Le petit livre que le philosophe octogénaire consacre à la génération des petites cliqueuses (Petite Poucette clique avec les pouces sur son smartphone) est rafraichissant, sa réflexion sur le
changement de civilisation impulsé par Internet est d'autant plus pertinente que le philosophe reste au contact des jeunes dans son activité d'enseignement aux Etats-Unis.
Michel Serres regarde les jeunes hyper-connectés et bavards avec bienveillance, "ces enfants (qui) peuvent manipuler plusieurs informations à la fois. Ils ne connaissent, ni n'intègrent, ni ne
synthétisent comme nous, leurs ascendants".
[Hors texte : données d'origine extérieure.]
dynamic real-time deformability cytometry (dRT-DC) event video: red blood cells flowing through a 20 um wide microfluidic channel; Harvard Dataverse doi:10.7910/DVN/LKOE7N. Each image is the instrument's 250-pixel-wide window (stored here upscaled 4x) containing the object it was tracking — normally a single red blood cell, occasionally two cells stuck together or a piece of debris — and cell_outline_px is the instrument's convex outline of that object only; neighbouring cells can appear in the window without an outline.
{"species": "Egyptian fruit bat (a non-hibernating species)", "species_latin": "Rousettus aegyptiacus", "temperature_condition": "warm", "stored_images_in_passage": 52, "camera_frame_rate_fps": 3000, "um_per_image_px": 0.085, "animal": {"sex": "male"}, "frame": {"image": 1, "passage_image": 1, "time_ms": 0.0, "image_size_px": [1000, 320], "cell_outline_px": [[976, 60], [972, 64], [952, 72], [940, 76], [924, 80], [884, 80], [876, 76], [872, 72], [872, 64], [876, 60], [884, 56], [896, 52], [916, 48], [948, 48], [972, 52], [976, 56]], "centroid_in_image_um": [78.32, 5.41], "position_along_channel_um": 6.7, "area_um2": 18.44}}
Pour lui tout est à revoir:
- l'enseignement bien sûr. Dans un monde ou le savoir est à portée de tous en quelques clics, l'enseignant qui "oralise un savoir écrit", un savoir qui était autrefois rare et difficlement
accessible, ne peut plus s'attendre à ce que les élèves l'écoutent religieusement en silence. La pédagogie est à repenser totalement avec les nouvelles technologies.
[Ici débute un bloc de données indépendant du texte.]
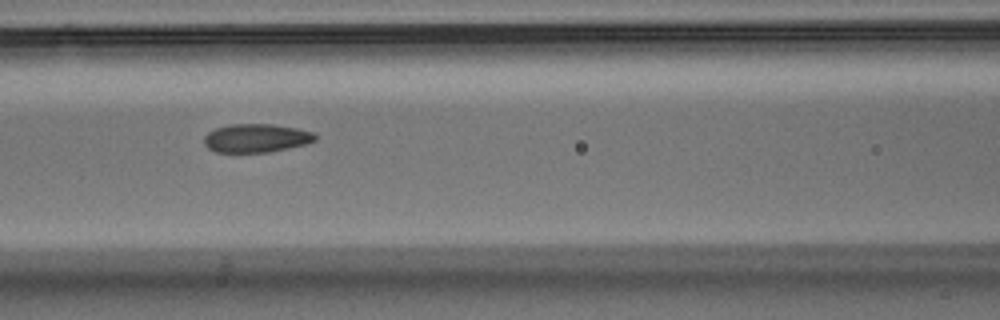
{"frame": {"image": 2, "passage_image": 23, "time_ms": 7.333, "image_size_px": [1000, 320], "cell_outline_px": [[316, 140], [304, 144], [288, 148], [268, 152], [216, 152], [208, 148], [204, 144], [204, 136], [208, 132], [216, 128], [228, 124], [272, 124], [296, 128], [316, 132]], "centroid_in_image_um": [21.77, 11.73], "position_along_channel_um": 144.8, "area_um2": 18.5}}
- la politique, car Internet signifie l'explosion de la parole et le "vote permanent". Michel Serres utilise cette belle formule: "nos institutions luisent d'un éclat semblable à celui des
constellations dont les astronomes nous apprennent qu'elles sont mortes depuis longtemps déja."
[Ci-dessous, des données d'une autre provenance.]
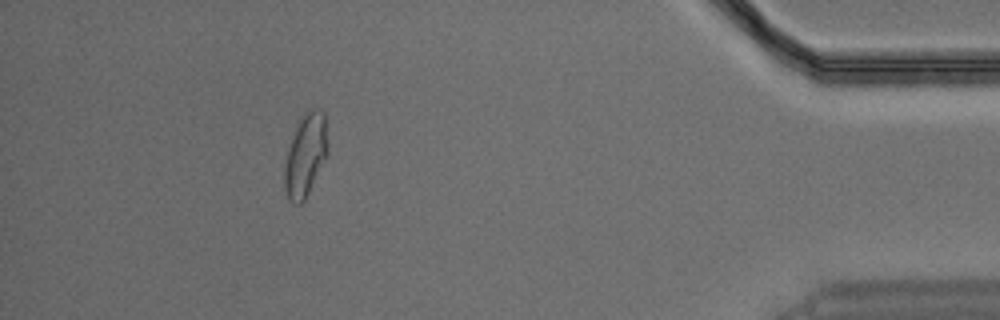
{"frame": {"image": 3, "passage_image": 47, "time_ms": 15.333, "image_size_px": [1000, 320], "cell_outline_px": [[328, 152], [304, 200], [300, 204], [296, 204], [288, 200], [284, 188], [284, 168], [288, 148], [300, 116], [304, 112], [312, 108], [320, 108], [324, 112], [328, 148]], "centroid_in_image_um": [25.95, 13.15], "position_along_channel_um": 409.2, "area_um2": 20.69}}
- le travail, car selon lui Petite Poucette s'ennuie au travail, une activité qui de toute manière se raréfie. Je ne suis pas d'accord avec lui sur ce point. Le travail change rapidement avec la
disparition des hiérarchies et leur remplacement par la collaboration en réseau. Il ne disparait pas, il se déplace, notamment vers les pays émergents, mais globalement il n'y a jamais eu autant
d'hommes au travail.
Dénonçant les atrocités des idéologies anciennes, Michel Serres préfère le "connectif" au "collectif". Le connectif, plus doux, c'est le monde des réseaux, qui permet à chacun de s'exprimer et de
se rapprocher des gens qui partagent ses centres d'intérêt.
La réflexion sur le format de communication écrite, qui reste la page, reproduction du lopin de terre de nos ancêtres, est captivante, même s'il oublie un peu l'hypertexte et la video.
Vers un printemps occidental?
Petite Poucette est vraiment un livre à découvrir, pour préparer le "printemps occidental", pour lequel "toutes les conditions (sont) réunies, sauf que les pouvoirs qui s'y opposent n'utilisent
plus ici la force mais la drogue", en particulier la drogue diffusée par les programmes abêtissants des grands medias.